Recorded data.
+++
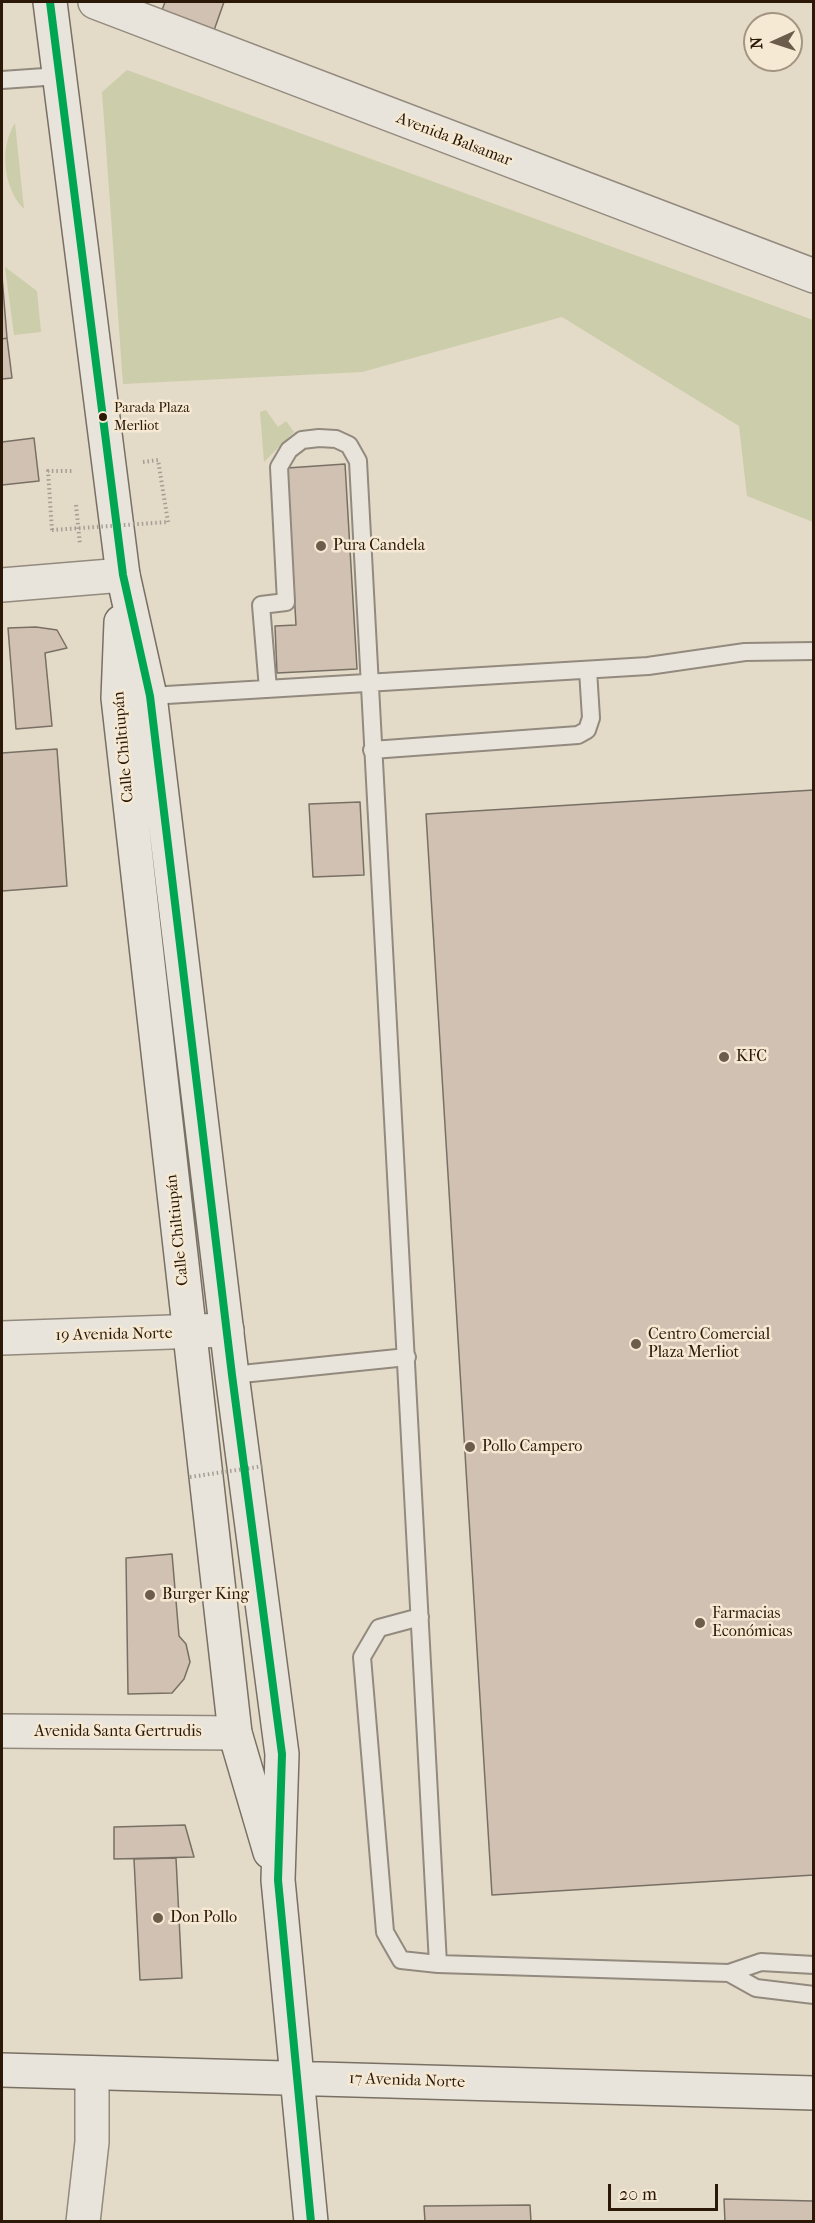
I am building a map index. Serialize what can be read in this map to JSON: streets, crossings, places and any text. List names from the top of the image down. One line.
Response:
{"streets":{"main road":["Avenida Balsamar","Calle Chiltiupán","19 Avenida Norte","Avenida Santa Gertrudis","17 Avenida Norte"]},"crossings":[["Calle Chiltiupán","19 Avenida Norte"],["Calle Chiltiupán","Avenida Santa Gertrudis"],["Calle Chiltiupán","17 Avenida Norte"]],"places":["Parada Plaza Merliot","Pura Candela","KFC","Centro Comercial Plaza Merliot","Pollo Campero","Burger King","Farmacias Económicas","Don Pollo"],"scale_bar":"20 m","north":"left"}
+++
Directions for this task.
Repeat the data word for word. Skip the pictures.

Result.
I am building a map index. Serialize what can be read in this map to JSON: streets, crossings, places and any text. List names from the top of the image down. One line.
Response:
{"streets":{"main road":["Avenida Balsamar","Calle Chiltiupán","19 Avenida Norte","Avenida Santa Gertrudis","17 Avenida Norte"]},"crossings":[["Calle Chiltiupán","19 Avenida Norte"],["Calle Chiltiupán","Avenida Santa Gertrudis"],["Calle Chiltiupán","17 Avenida Norte"]],"places":["Parada Plaza Merliot","Pura Candela","KFC","Centro Comercial Plaza Merliot","Pollo Campero","Burger King","Farmacias Económicas","Don Pollo"],"scale_bar":"20 m","north":"left"}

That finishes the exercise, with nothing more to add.